Radiation thermometer:
  Calculate temperature from maximum intensity wavelength lm
"""



# 定数
h = 6.6260755e-34 # Js";
hbar = 1.05459e-34 # "Js";
c = 2.99792458e8 # m/s";
kB = 1.380658e-23 # JK-1";

# Wavelength range
lmin = 100 # nm
lmax = 10000
lstep = 100
nl = int((lmax - lmin) / lstep) + 1

# 解を求める関数: func(lm, T) = 0
def func(lm, T):
    beta = 1.0 / kB / T
    bhcl = beta * h * c / (lm * 1.0e-9)
    return -5.0 + bhcl / (1.0 - exp(-bhcl))


def main():
    lx = []
    Tapp = []
    Texa = []
    Tdif = []
    print("lm (nm)\tTapproximation (K)\tTexact (K)\tdifference (K)")
    for i in range(nl):
# ピーク波長
        lm = lmin + i * lstep
# 近似式による温度
        Tapprox = h * c / 4.97 / kB / (lm * 1.0e-9)
# newton関数を呼び出す。変数として、解を求める変数しか与えられないので、
# 変数をTとするlambda関数を使って、ピーク波長 lm をfuncに渡す
# 初期値として、近似式の値を渡す
        Texact = optimize.newton(lambda T: func(lm, T), Tapprox)
        lx.append(lm)
        Tapp.append(Tapprox)
        Texa.append(Texact)
# 誤差を計算
        Tdif.append(Texact - Tapprox)
        print("%6.1f\t%8.3f\t%8.3f\t%8.3g" % (lm, Tapprox, Texact, Texact - Tapprox))

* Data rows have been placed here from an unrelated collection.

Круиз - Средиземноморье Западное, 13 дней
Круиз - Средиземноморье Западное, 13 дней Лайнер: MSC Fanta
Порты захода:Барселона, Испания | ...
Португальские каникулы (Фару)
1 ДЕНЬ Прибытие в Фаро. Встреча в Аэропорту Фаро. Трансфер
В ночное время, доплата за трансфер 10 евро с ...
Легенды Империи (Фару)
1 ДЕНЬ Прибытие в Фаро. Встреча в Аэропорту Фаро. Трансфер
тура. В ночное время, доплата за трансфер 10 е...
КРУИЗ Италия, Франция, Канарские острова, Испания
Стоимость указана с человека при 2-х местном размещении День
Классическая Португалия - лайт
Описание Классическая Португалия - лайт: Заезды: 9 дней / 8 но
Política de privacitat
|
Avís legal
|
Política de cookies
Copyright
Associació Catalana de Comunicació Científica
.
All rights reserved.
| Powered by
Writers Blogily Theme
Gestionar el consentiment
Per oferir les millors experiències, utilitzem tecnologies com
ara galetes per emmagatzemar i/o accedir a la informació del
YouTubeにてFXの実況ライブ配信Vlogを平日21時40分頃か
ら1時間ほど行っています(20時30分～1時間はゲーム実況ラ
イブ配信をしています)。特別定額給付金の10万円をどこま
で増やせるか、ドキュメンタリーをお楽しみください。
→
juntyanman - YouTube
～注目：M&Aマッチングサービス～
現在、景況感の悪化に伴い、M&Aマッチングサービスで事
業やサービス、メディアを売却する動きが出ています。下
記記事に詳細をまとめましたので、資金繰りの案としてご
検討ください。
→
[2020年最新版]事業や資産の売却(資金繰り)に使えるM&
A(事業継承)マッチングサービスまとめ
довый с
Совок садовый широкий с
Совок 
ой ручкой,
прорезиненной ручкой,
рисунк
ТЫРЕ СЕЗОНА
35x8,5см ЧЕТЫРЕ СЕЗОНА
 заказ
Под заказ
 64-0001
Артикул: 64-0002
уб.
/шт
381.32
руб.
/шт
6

#=============================
# グラフの表示
#=============================
    fig = plt.figure()

# 上段のグラフは、近似式で得た値と厳密解をプロット
    ax1 = fig.add_subplot(2, 1, 1)
# 下段のグラフは、誤差をプロット
    ax2 = fig.add_subplot(2, 1, 2)
    plt.subplots_adjust(wspace = 0.2, hspace = 0.3)

    ax1.plot(lx, Tapp, label = 'approximation')
    ax1.plot(lx, Texa, label = 'exact', color = 'red')
    ax1.set_title('Temperature from maximum intensity wavelength')
    ax1.set_xlabel("lambda_max (nm)")
    ax1.set_ylabel("T (K)")
    ax1.set_xlim([lmin, lmax])
    ax1.set_ylim([0.0, max(Tapp)])
    ax1.legend()

    ax2.plot(lx, Tdif, label = 'difference')
    ax2.set_xlabel("lambda_max (nm)")
    ax2.set_ylabel("dT (K)")
    ax2.set_xlim([lmin, lmax])
    ax2.set_ylim([0.0, max(Tdif)])
    ax2.legend()

    plt.pause(0.1)


    print("Press ENTER to exit>>", end = '')
    input()


if __name__ == '__main__':
    main()